1. New concept introduces for small LLP as per LLP (Amendment) Act, 2021
The New concept introduce by LLP the Limited Liability Partnership (Amendment) Act, 2021
“small limited liability partnership” that means a limited liability partnership—the contribution of which, does not exceed 25 lakh rupees or such higher amount, not exceeding five crore rupees, as may be prescribed; and the turnover of which, as per the Statement of Accounts and Solvency for the immediately preceding financial year, does not exceed 40 lakh rupees or such higher amount, not exceeding 50 crore rupees, as may be prescribed; or
2. By Notification Ministry Of Corporate Affairs Notification New Delhi, on dated the 9th November, 2023 introduce new concept for
22A. Register of Partners
(1) Every limited liability partnership shall, from the date of its incorporation, maintain a Register of its partners in Form 4A which shall be kept at the registered office of the Limited Liability Partnership:
APPLICABILITY FOR EXISTING LLP Every LLP existing on the date of commencement of the said rules is required to maintain the Register of Partners in Form 4A within 30 days of commencement of the amendment rules.
22B. Declaration in respect of beneficial interest in any contribution. –
A person whose name is entered in the register of partners of a Limited Liability Partnership but does not hold any beneficial interest fully or partly in contribution (hereinafter referred to as “the registered partner”), such person shall file with the Limited Liability Partnership, a declaration to that effect in Form 4B within a period of thirty days from the date on which his name is entered in the register of partners specifying the name and other particulars of the person who actually holds any beneficial interest in such contributions:
Provided that where any change occurs in the beneficial interest in such contribution, the registered partner shall, within a period of thirty days from the date of such change, make a declaration of such change to the limited liability partnership in Form 4B.
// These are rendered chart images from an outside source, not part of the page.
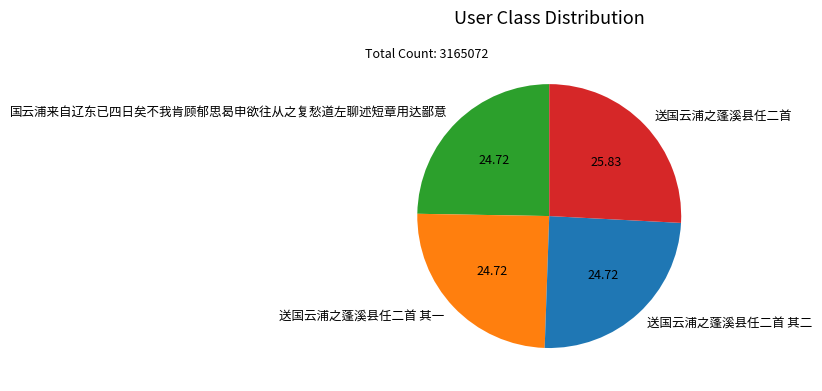

Which slice is the largest?

送国云浦之蓬溪县任二首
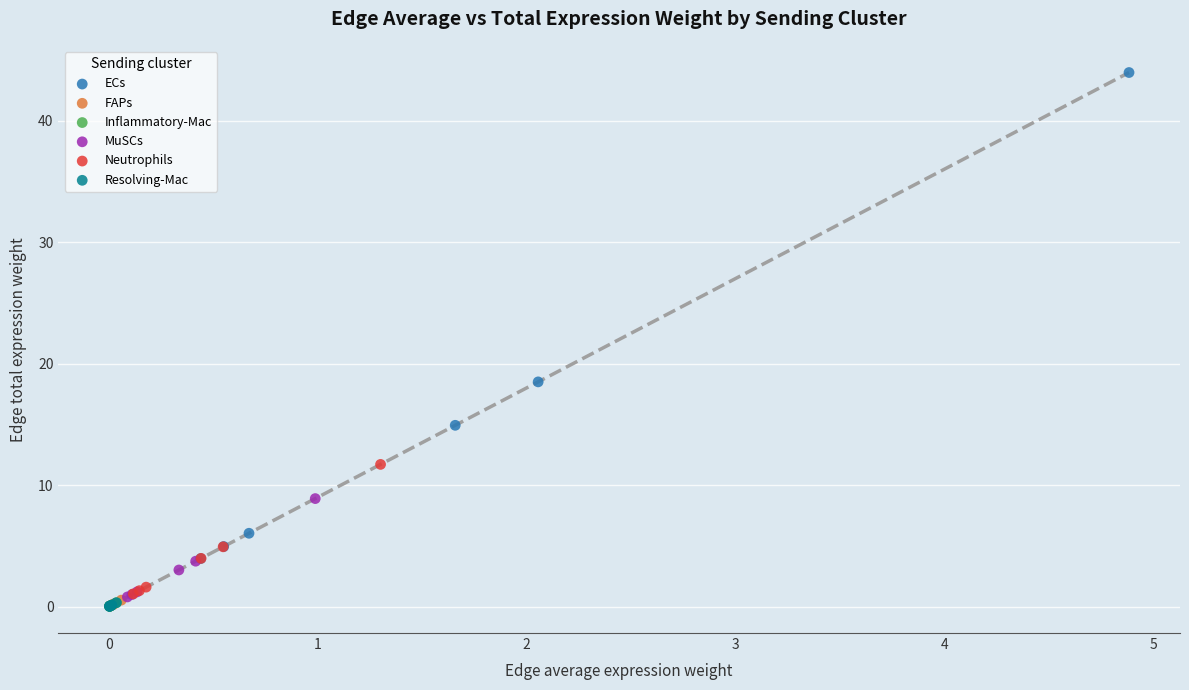

Which series contains the highest Y value?

ECs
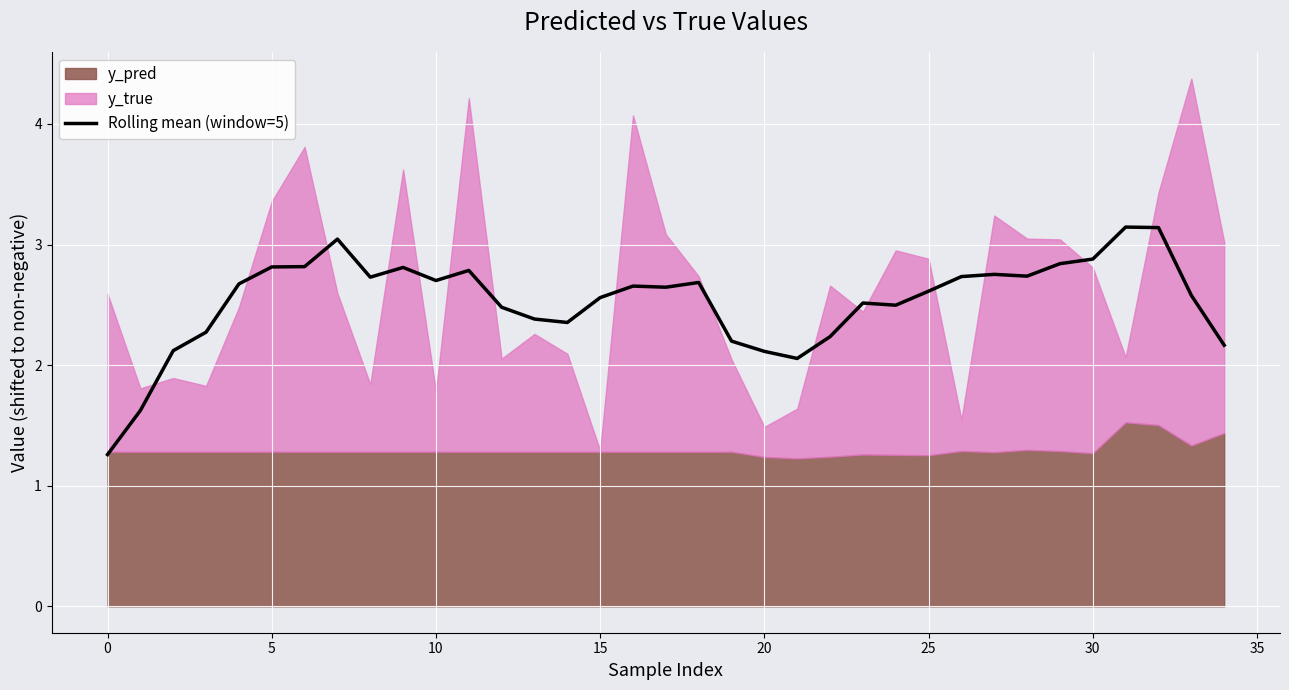

What is the minimum value for Rolling mean (window=5)?

1.3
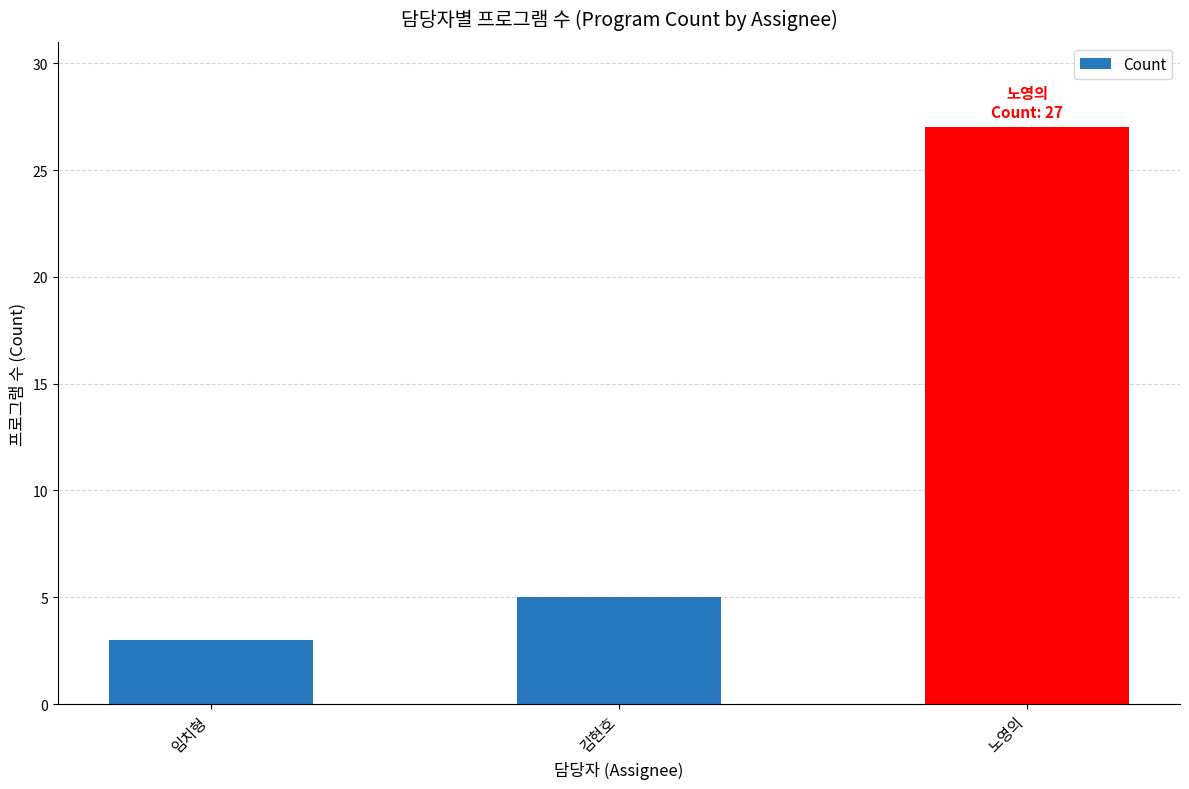

At which category does the chart reach its peak across all series?

노영의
Conclusion: In conclusion, the journey of incorporating an LLP demands a nuanced understanding of its intricacies. With insights into the basic comparison with companies, practical formation aspects, and recent amendments, businesses can make informed decisions. The flexibility, limited liability, and potential for growth make LLPs an attractive option. As the business landscape evolves, staying abreast of changes and adhering to regulatory requirements ensures a successful LLP venture. Embracing the unique features and benefits, entrepreneurs can navigate the complexities, fostering a resilient and compliant business structure in the competitive market.